• Assignment
Locate every line in the records below that contains the word "then", and copy each one.

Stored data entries
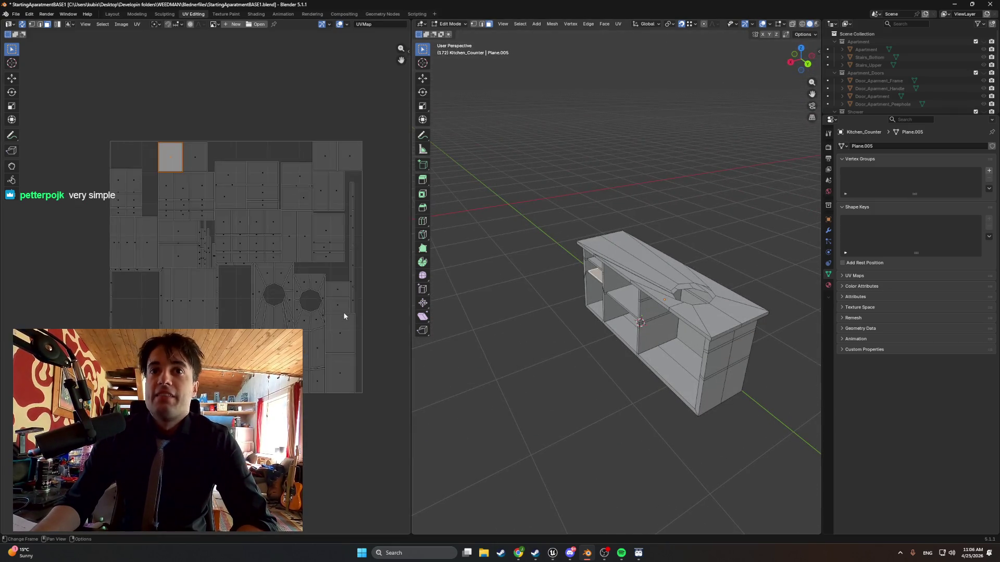
scroll(344, 316, up, 1)
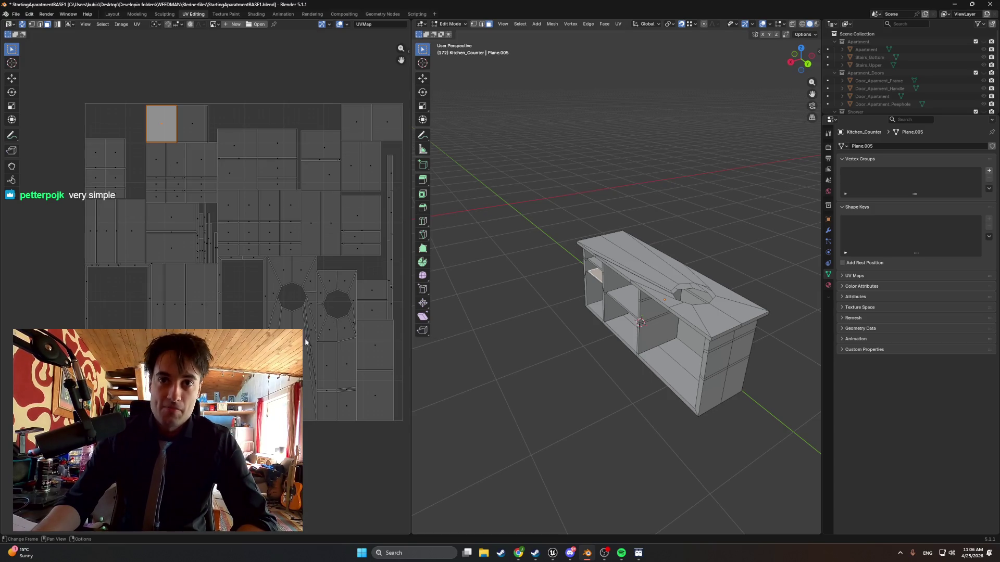
scroll(327, 370, up, 1)
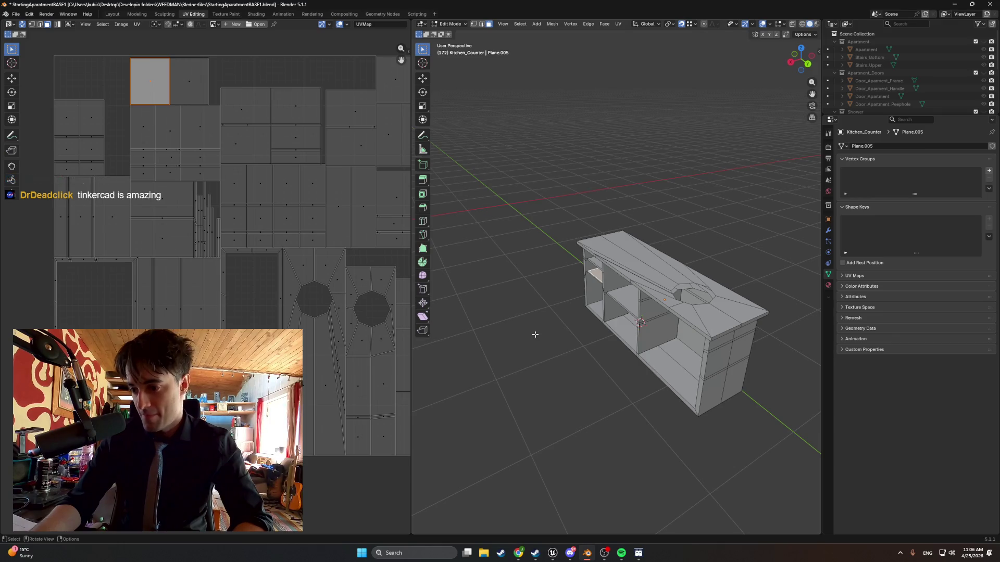
Turn the counter to face front, switch to the Modeling workspace, then show the Rugged Box page.
middle_drag(533, 335, 570, 331)
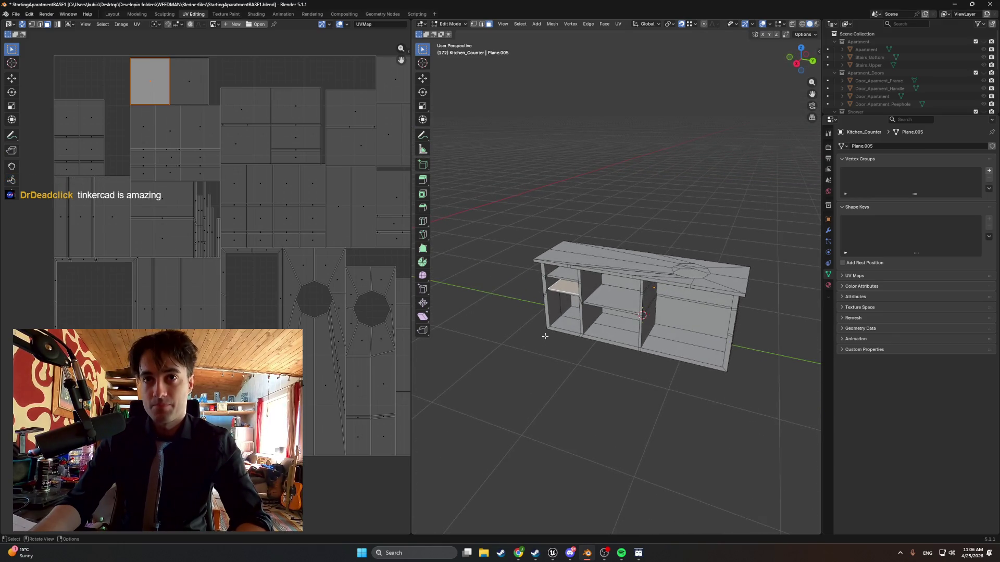
click(137, 14)
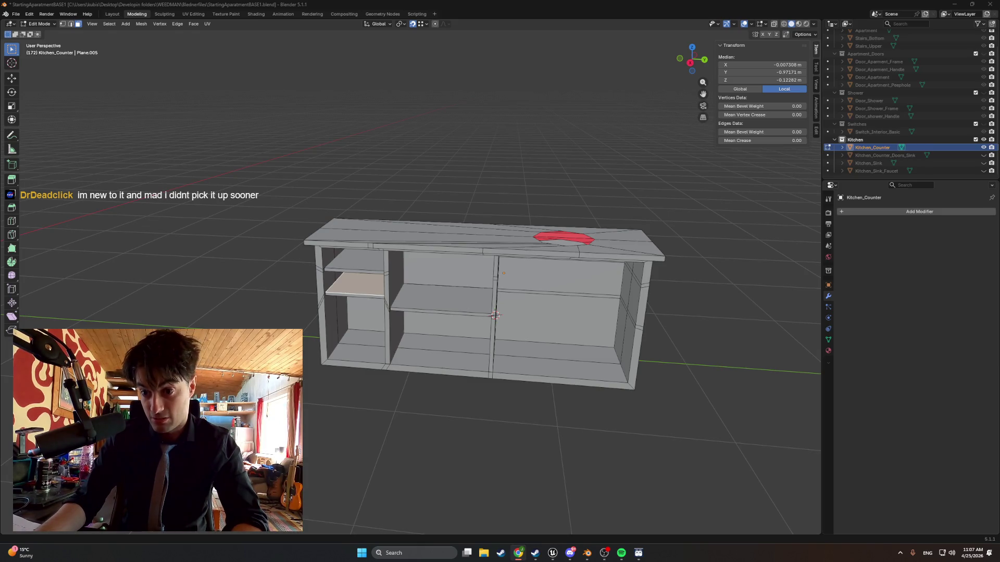
key(alt+Tab)
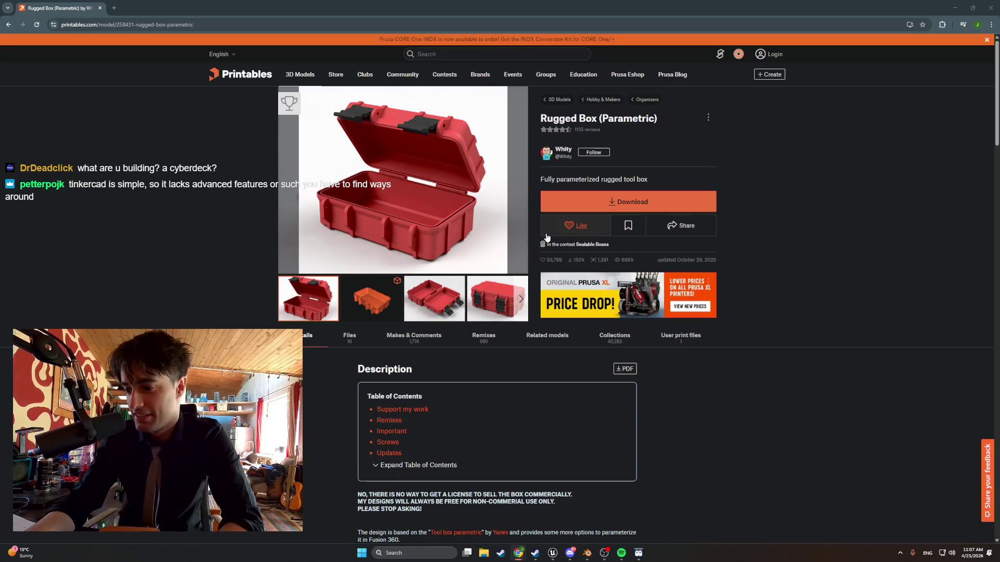
Browse the Rugged Box (Parametric) file list, then open its Makes & Comments section.
click(364, 342)
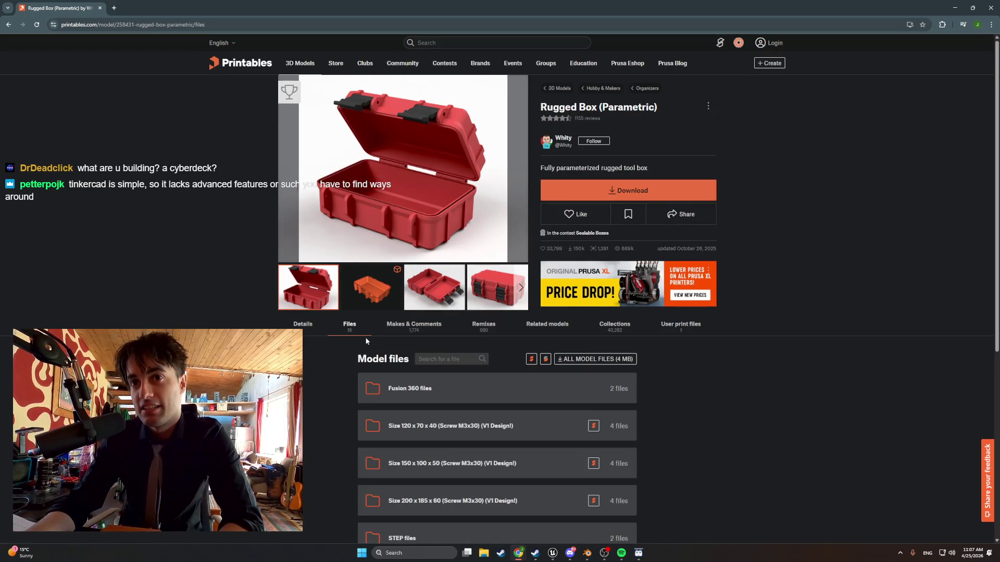
scroll(373, 341, down, 1)
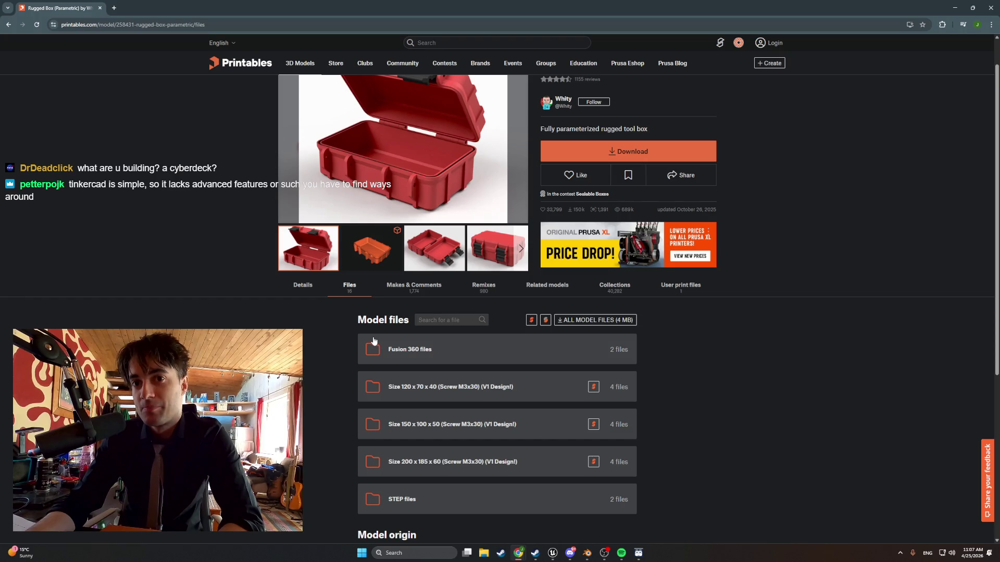
scroll(489, 333, up, 1)
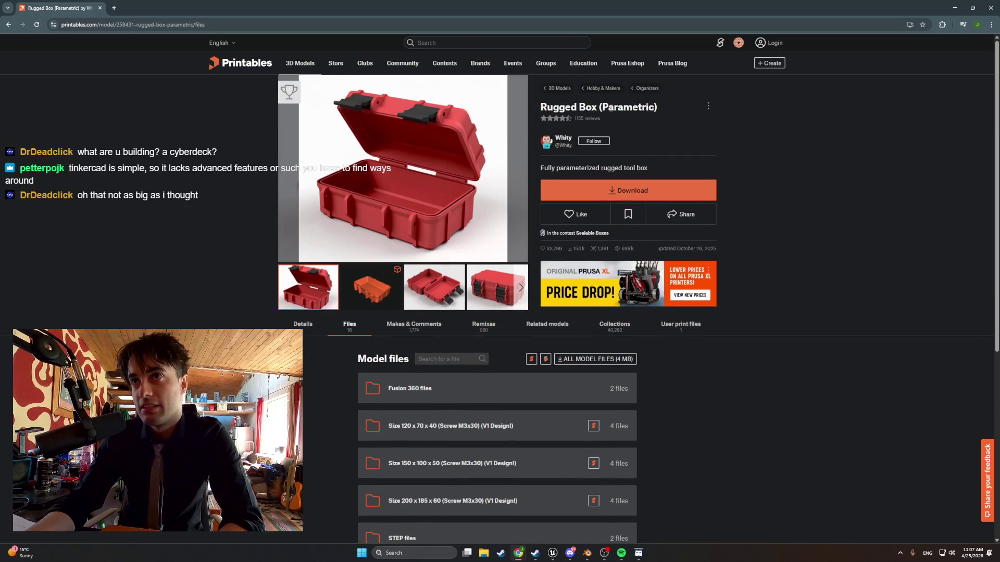
drag(608, 107, 650, 106)
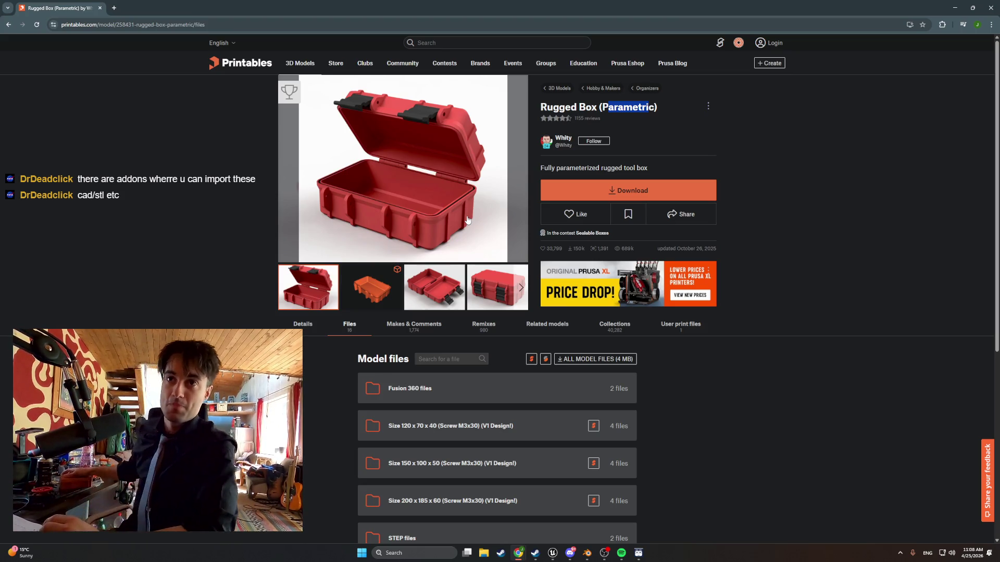
click(414, 325)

• Result of the exercise
Turn the counter to face front, switch to the Modeling workspace, then show the Rugged Box page.
Browse the Rugged Box (Parametric) file list, then open its Makes & Comments section.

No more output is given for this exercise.